### Приведённый отрывок
Это была уже немного другая версия. И надо понимать: в этой версии Россия и Белоруссия развязали эту войну, потому что иначе ее бы развязала Украина, и поэтому не Россия и Белоруссия развязали эту войну.

А если бы Украина могла и не развязала, а Россия и Белоруссия уже развязали в ответ на то, что она могла? Тогда кто, считается, развязал?

Впрочем, история не терпит сослагательного наклонения (и прежде всего в этом случае).

— Хорошо, что начали! — с чувством констатировал Александр Лукашенко.— Биологическое оружие, самые большие атомные электростанции — и все это были готовы взорвать!

Он был в азарте сейчас и легко рассказывал про ядерный апокалипсис и про то, что украинские коллеги готовились сжечь дотла свою страну и по крайней мере всю Европу.

— Сейчас мы видим, что в Чернобыле творится, вы меня попросили электричество подвести…— продолжил он.

Станция, как известно, оказалась обесточена.

— Спасибо,— поблагодарил его российский президент (то есть, видимо, подвели.— А. К. ).

Как Чернобыльская АЭС оказалась полностью обесточена

— А им не надо, вы понимаете?! А им не надо! И пускай там что угодно творится, они отпихиваются! А мы силой подвели туда электричество, как я и обещал, к Чернобыльской станции!

Кабели и правда были, говорят, силовые.

Впрочем, именно на эту тему даже шутить не стоит: охлаждение реакторов и правда оказалось реальной и слишком серьезной темой.

— Я знаю, спасибо,— повторил господин Путин.

— Это их цели! — продолжал Александр Лукашенко.— Поэтому люди потихоньку начинают понимать, что есть что и за кем стоит эта правда! Не сделали бы это за сутки до того — поверьте, через несколько дней мы бы испили всю эту чашу с огромными потерями! Еще раз говорю: они не только по Донбассу готовились нанести удар, они выстроили позиции для нанесения удара по Беларуси!

Попутно президент Белоруссии выдал еще пару военных тайн:

— И сегодня. эти иностранные наемники идут вдоль границы Беларуси к Чернобыльской станции. Три момента. Они хотят перерезать пути движения российских войск, в спину ударить, как я говорил,— это первое. Второе, они хотят ударить по позициям тех войск, которые у нас остались с белорусско-российских учений.

И они не теряют надежду нас втянуть в эту бойню непосредственно, чтобы мы оголили западный участок, о чем мы с вами договорились! Не такие они простые! И что они хотят в Чернобыле сделать, нам еще придется с вами разгадать!

Вывод был неожиданным:

— Поэтому не надо оправдываться ни перед кем!

### Исходные данные
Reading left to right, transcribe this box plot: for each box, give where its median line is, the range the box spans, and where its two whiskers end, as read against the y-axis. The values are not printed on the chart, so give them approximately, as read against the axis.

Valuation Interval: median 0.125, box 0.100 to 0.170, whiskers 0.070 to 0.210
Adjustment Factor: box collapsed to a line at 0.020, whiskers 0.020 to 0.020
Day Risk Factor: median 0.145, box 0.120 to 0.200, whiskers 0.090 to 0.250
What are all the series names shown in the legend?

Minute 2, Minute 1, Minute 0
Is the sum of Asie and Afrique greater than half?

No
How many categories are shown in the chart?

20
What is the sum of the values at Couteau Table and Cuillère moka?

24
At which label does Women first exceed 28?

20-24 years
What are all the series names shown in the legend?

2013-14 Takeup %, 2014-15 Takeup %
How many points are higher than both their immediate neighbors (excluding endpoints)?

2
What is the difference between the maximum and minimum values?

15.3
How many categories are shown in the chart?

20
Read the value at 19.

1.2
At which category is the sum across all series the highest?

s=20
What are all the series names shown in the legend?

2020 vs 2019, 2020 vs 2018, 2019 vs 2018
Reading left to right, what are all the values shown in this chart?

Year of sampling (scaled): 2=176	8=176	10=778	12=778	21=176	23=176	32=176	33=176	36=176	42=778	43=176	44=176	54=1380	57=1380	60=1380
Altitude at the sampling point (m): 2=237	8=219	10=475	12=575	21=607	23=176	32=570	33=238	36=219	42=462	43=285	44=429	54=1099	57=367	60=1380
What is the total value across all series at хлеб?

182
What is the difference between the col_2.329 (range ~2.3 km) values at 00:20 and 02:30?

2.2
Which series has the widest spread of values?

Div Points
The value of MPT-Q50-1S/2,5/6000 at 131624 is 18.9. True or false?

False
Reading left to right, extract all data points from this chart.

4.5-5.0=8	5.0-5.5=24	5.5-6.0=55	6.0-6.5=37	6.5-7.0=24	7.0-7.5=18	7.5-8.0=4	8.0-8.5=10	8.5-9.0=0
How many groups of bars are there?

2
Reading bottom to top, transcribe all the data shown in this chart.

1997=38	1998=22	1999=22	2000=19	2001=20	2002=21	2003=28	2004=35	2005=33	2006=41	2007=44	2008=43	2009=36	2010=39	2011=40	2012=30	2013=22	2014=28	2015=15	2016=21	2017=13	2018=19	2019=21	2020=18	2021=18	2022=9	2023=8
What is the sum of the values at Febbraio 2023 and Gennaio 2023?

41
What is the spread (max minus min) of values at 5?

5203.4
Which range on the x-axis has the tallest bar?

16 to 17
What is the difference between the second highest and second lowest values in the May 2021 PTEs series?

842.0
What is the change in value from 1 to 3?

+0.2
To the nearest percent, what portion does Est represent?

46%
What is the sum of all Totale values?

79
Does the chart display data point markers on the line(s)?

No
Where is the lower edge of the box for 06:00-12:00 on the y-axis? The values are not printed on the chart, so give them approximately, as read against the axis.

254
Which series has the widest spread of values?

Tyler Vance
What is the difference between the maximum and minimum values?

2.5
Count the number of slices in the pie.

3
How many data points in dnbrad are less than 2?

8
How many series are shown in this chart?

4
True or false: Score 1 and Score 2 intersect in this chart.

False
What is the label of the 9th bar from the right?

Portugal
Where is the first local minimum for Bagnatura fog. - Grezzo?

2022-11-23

### Цель задания
Перепишите из отрывка фрагмент между словами «Впрочем, именно на» и «с белорусско-российских учений.», включая их. Записи взяты из другого источника.

### Письменный ответ
Впрочем, именно на эту тему даже шутить не стоит: охлаждение реакторов и правда оказалось реальной и слишком серьезной темой.

— Я знаю, спасибо,— повторил господин Путин.

— Это их цели! — продолжал Александр Лукашенко.— Поэтому люди потихоньку начинают понимать, что есть что и за кем стоит эта правда! Не сделали бы это за сутки до того — поверьте, через несколько дней мы бы испили всю эту чашу с огромными потерями! Еще раз говорю: они не только по Донбассу готовились нанести удар, они выстроили позиции для нанесения удара по Беларуси!

Попутно президент Белоруссии выдал еще пару военных тайн:

— И сегодня. эти иностранные наемники идут вдоль границы Беларуси к Чернобыльской станции. Три момента. Они хотят перерезать пути движения российских войск, в спину ударить, как я говорил,— это первое. Второе, они хотят ударить по позициям тех войск, которые у нас остались с белорусско-российских учений.